La lectura de la nomenclatura  parte de una interpretación maniquea y clasista de la contaminación ambiental. El norte oligárquico es el responsable de emitir los gases de efecto invernadero y los que más sufren son los países del sur, como Bolivia. 
 
No hay la menor duda de que los diversos tipos de capitalismos en el mundo basan sus economías en el uso abusivo de combustibles fósiles y carbón, y son fuertemente responsables del cambio climático que está matando el planeta.  Los mayores emisores de dióxodo de carbono (CO2) son China, Estados Unidos, Europa, India, Rusia y Brasil.

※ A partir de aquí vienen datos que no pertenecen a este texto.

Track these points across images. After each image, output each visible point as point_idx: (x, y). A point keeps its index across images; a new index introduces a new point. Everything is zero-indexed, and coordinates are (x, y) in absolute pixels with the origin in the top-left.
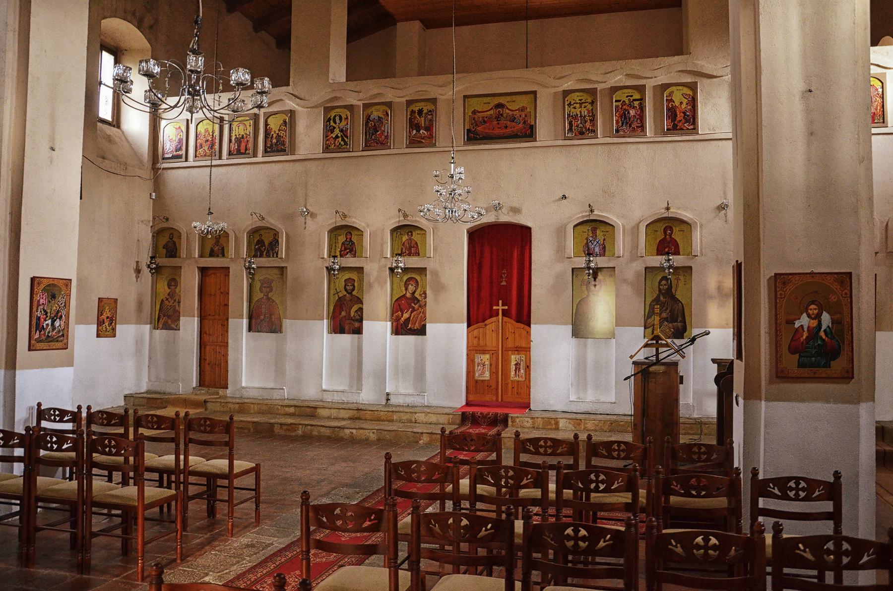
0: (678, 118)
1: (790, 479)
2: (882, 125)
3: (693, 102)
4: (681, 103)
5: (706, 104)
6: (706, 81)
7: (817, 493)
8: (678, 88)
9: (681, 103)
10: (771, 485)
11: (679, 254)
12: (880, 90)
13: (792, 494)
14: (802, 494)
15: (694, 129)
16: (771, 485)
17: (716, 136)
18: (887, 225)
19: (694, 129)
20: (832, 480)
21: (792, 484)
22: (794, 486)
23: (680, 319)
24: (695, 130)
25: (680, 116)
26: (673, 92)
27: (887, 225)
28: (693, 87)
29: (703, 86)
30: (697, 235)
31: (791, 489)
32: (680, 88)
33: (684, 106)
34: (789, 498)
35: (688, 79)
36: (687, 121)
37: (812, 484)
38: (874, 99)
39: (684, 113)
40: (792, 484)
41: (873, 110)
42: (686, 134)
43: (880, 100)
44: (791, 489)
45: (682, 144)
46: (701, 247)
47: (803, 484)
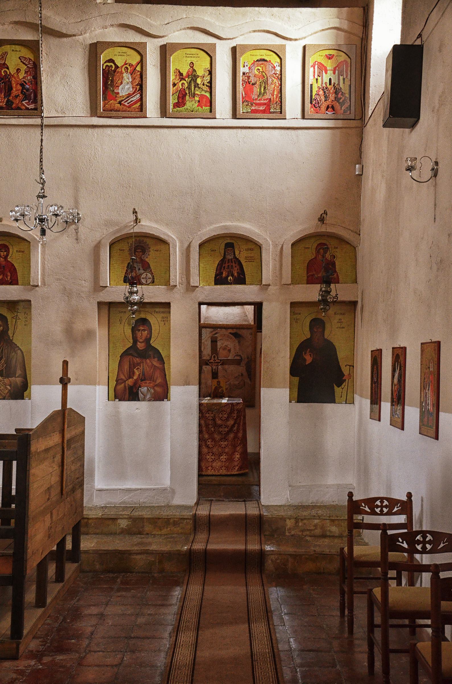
0: (14, 92)
1: (376, 499)
2: (279, 116)
3: (35, 69)
4: (18, 70)
5: (53, 75)
6: (54, 41)
7: (396, 509)
8: (13, 47)
9: (18, 70)
10: (363, 504)
11: (17, 284)
12: (278, 68)
13: (378, 510)
14: (385, 510)
15: (36, 109)
16: (363, 504)
17: (66, 121)
18: (282, 247)
19: (36, 109)
20: (405, 498)
21: (378, 503)
22: (379, 504)
23: (19, 372)
24: (37, 110)
25: (16, 90)
26: (6, 53)
27: (282, 247)
28: (34, 47)
29: (48, 48)
30: (38, 258)
31: (377, 507)
32: (18, 48)
33: (22, 75)
34: (376, 514)
35: (28, 36)
36: (26, 97)
37: (393, 502)
38: (270, 81)
39: (22, 85)
40: (378, 503)
41: (268, 96)
42: (24, 116)
43: (277, 82)
44: (377, 507)
45: (19, 130)
46: (43, 275)
47: (386, 503)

Este es un hecho incuestionable, pero a partir de esto, afirmar que no tenemos responsabilidad en la contaminación es un exceso ideológico. 
 
El Gobierno sostiene que Bolivia sólo emite el 0,1% de los gases invernadero y que con los árboles de la Amazonia limpiamos el 2% mundial del dióxido de carbono. Por lo tanto, tenemos un margen de maniobra para destruir la naturaleza priorizando el beneficio de la gente. Una lectura un poco más cuidadosa de las estadísticas sobre emisión de carbono, más bien nos muestra como uno de los países que más contaminan, producto del modelo primario exportador extractivista que se ha consolidado en los últimos 11 años. 
 
Según el World Resources Institute, en  2012, Bolivia emitía 137,92 millones de toneladas de CO2, esto nos coloca en el puesto 48 de 186 países. Ahora, si consideramos las emisiones de CO2 per cápita por año, estamos en 13 toneladas y nuestra posición sube al puesto 28 de 186. En ningún ranking económico, social o de competitividad tenemos una posición tan expectable. 
 
Ahora lo más complicado de este dato es que se origina en quemas, chaqueos y desmontes vinculados a la deforestación (66% del total de emisiones) y a la agricultura extensiva (18%). Ambas actividades son responsables por el 84% de las emisiones de CO2. El restante 16% proviene de la producción de energía (14%), procesos industriales, transporte y otros. 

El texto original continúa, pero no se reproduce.